Preserving America's last vestiges of liberty is in John Boehner's hands. Go ahead and have a bath salts margarita and ponder fragile hopes tomorrow morning when you wake up with an even more splitting headache. Perusing the resistance roster is an activity that's almost as frightening as recalling Barack Obama's reelection. But House Republicans are the only elves who can stop President Claus.
Vaguely conservative legislators were going to have to reign in mushy Mitt if election results had been more favorable. Now, they'll just have to work harder, just as they like, right? Yikes. Regardless, they better learn to sweat: in an era of redefining words like “stimulus,” “marriage,” and “help,” those who specialize in lowering expectations are also out to change the way people work together. Specifically, “bipartisanship” means uniting to do what liberals want.
In an effort to combat the arrogance of the Bush years, the presidential party is refusing to compromise because they are convinced they are totally correct. The strategy of economic bliss through punishing those who find a path to success has left us a little more than 16 million millions short, which obviously means we just haven't been progressive enough.
The alternative is to acknowledge that we're in the midst of a period dedicated to slowing our descent by embracing anvils, and it's up to slightly more than 200 House members to conclude that we're at best already plummeting sufficiently. Replacing the orange-tinted yellow Boehner with the most recent failed vice presidential hopeful would be the best hope to preserve our faith in mathematics, but everyone still must stick together to repel the horde of arithmetic heathens.
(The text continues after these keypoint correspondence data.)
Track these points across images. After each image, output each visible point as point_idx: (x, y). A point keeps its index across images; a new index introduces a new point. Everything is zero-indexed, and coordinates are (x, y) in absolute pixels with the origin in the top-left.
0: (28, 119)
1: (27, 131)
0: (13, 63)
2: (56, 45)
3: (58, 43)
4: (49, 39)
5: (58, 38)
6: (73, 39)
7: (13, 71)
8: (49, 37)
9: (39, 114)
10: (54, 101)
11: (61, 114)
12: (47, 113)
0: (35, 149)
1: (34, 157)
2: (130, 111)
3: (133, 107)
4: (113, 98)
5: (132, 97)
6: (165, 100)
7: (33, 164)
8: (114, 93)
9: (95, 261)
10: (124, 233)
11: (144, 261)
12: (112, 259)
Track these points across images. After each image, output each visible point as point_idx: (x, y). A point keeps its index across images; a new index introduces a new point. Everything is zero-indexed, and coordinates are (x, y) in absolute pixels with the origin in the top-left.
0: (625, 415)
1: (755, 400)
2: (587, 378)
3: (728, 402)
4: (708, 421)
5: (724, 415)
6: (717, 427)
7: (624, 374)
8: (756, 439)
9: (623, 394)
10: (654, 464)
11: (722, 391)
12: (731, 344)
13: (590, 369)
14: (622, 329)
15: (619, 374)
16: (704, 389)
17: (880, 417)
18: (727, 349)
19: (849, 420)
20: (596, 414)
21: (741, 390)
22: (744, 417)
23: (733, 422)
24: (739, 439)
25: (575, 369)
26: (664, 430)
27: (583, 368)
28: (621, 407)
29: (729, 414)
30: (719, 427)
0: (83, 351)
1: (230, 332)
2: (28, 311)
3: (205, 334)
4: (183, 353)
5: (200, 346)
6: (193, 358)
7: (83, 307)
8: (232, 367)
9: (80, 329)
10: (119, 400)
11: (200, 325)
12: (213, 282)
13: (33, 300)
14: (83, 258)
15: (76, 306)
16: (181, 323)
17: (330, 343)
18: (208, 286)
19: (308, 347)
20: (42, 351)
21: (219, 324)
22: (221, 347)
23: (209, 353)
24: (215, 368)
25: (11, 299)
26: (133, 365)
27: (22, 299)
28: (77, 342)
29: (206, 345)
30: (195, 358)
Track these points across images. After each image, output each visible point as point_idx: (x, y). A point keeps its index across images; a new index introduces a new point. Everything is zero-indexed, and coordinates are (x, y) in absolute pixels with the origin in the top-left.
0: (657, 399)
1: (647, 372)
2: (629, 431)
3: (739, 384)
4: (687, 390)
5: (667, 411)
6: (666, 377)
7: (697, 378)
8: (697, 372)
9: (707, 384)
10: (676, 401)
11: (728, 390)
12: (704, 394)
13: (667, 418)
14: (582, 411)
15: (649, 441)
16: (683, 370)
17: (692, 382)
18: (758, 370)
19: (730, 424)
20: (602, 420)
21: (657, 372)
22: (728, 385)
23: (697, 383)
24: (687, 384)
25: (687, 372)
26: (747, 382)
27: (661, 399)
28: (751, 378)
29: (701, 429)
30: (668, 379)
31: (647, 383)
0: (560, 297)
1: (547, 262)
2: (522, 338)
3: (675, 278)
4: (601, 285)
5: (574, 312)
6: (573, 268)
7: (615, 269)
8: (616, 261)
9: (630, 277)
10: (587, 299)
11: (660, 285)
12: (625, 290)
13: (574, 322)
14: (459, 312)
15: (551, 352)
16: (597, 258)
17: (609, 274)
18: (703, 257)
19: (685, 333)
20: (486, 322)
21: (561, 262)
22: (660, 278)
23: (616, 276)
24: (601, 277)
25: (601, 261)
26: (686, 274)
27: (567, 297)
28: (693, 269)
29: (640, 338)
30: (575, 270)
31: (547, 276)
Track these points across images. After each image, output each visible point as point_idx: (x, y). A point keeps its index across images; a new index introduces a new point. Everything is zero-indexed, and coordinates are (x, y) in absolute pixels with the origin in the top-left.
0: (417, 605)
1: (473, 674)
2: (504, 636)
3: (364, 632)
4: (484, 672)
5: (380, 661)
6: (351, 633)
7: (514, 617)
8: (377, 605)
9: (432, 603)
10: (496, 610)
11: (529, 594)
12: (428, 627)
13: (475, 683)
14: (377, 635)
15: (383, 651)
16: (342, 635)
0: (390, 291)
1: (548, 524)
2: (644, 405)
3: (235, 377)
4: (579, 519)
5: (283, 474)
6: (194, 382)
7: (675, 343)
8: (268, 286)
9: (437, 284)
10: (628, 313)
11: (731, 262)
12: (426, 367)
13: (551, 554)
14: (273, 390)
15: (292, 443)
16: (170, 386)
Diluting positions is both bad for our economic hopes and Republican job security, and congressmen are at least worried about the latter. All the concessions possible would be what Democrats consider a good start.
As for voters, they'll invariably choose real liberals if the only other option is Republicans who want to spend slightly less and are willing to give up everything. Letting your classmates have all your toys somehow doesn't turn them into true friends.
Perhaps this would be an optimum time to stop responding to dares involving wasting another trillion dollars. Government's problem is spending, not revenue, and check the credit rating of anyone who says otherwise.
Some bargains are never good deals. If it sounds too bad to be true, it probably isn't. For example, a bargain to take even more income from productive Americans in exchange for cuts will actually work out at the same time that Obamacare makes you healthier at a discount. The supposed new revenue will never appear, unless people work just as hard when the government takes more from them. Obama has until 2017 to change human nature.
Enough representatives must be willing to avoid seizing further fuel for the welfare furnace. First, there's the slight oft-unacknowledged matter that the currency would be taken from people who earned it, if we have forgotten to whom it belongs.
More practically, a tax escalation would do the same thing as many people affected by the government greedily seeking a bigger cut, namely not work. Dreams of increased coffers never materialize because the tax increase itself is to the economy what a seventh martini is to charm and coherency. Meanwhile, most people outside of Congress presently can't even afford vermouth.
The purportedly more dignified half of the Capitol won't offer anything classy. Senate Republicans have set the standard for relinquishment that has only been matched by the executive when he heads abroad to visit tyrants. Count on Mitch McConnell to surrender every principle he's ever had or considered having with decorum. Schmucks who won't stand up to crummy laws would ponder why they're usually in the minority if they didn't secretly enjoy being bossed around.
The rampart isn't precisely vast. As a reminder, the GOP holds half of one-third of the federal government, depending on Eric Cantor's mood that day. Still, the limited band of dissenters can hold their ground as long as they stay in position instead of injuriously straggling or hopping the wall like Frenchmen.
Keeping the nation from being as despondent as possible isn't that hard: Republican House members just need to do nothing, which happens to be their specialty. Constructing a flood barrier to prevent any more drowning in debt might actually be good for Democratic hopes, seeing as how making the economy a little less of a mess will somehow counted as a triumph of the White House. Just ask the Navy Seals.
But at least such blessed gridlock would keep America from sinking even further. The job is to stop widespread suffering instead of making a point about how opposing ideas don't work, if anyone remembers.
Falling from a great height into a rather deep body of water is one way to avoid dealing with the consequences of endless entitlements. Instead of accepting the effects of gravity and upcoming oxygen deprivation, we could cut back a little instead and not end up as the irrelevantly broken nation that forced Canada to build a fence along its border to keep out despondent Americans looking for a better life.
Red State triumphs are the only thing preventing Congress from becoming a House of Blues. The Republicans in Congress's lower level just need to remember that they were elected precisely because they're not eager to let America sink to the point where it's even more costly to borrow even more money to buy worthless crap. The one acceptable gift to Obama's otherwise miserable legacy is stopping what he wants despite himself.